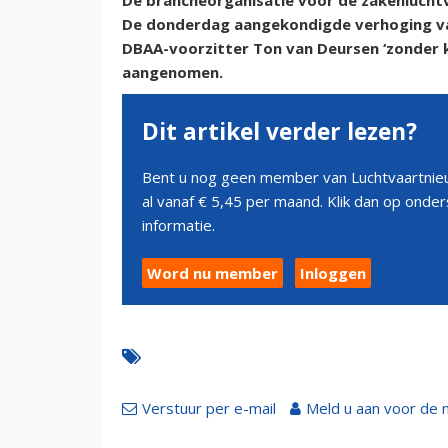
De brancheorganisatie voor de zakenluchtva
De donderdag aangekondigde verhoging van 
DBAA-voorzitter Ton van Deursen ‘zonder k
aangenomen.
Dit artikel verder lezen?
Bent u nog geen member van Luchtvaartnieu
al vanaf € 5,45 per maand. Klik dan op ond
informatie.
Word nu member
Inloggen
Verstuur per e-mail
Meld u aan voor de 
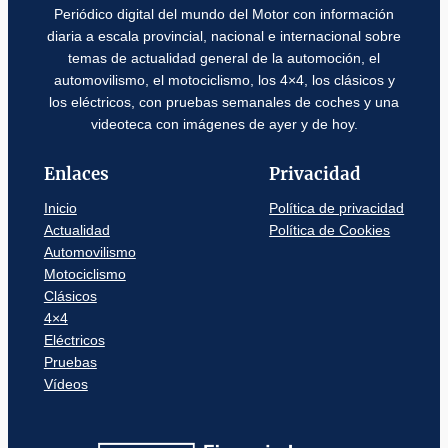
Periódico digital del mundo del Motor con información
diaria a escala provincial, nacional e internacional sobre
temas de actualidad general de la automoción, el
automovilismo, el motociclismo, los 4×4, los clásicos y
los eléctricos, con pruebas semanales de coches y una
videoteca con imágenes de ayer y de hoy.
Enlaces
Privacidad
Inicio
Política de privacidad
Actualidad
Política de Cookies
Automovilismo
Motociclismo
Clásicos
4×4
Eléctricos
Pruebas
Vídeos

===

» WHAT YOU WILL DO
Set down the entries above word for word, but drop any image.

» TASK ANSWER
De brancheorganisatie voor de zakenluchtva
De donderdag aangekondigde verhoging van 
DBAA-voorzitter Ton van Deursen ‘zonder k
aangenomen.
Dit artikel verder lezen?
Bent u nog geen member van Luchtvaartnieu
al vanaf € 5,45 per maand. Klik dan op ond
informatie.
Word nu member
Inloggen
Verstuur per e-mail
Meld u aan voor de 
Periódico digital del mundo del Motor con información
diaria a escala provincial, nacional e internacional sobre
temas de actualidad general de la automoción, el
automovilismo, el motociclismo, los 4×4, los clásicos y
los eléctricos, con pruebas semanales de coches y una
videoteca con imágenes de ayer y de hoy.
Enlaces
Privacidad
Inicio
Política de privacidad
Actualidad
Política de Cookies
Automovilismo
Motociclismo
Clásicos
4×4
Eléctricos
Pruebas
Vídeos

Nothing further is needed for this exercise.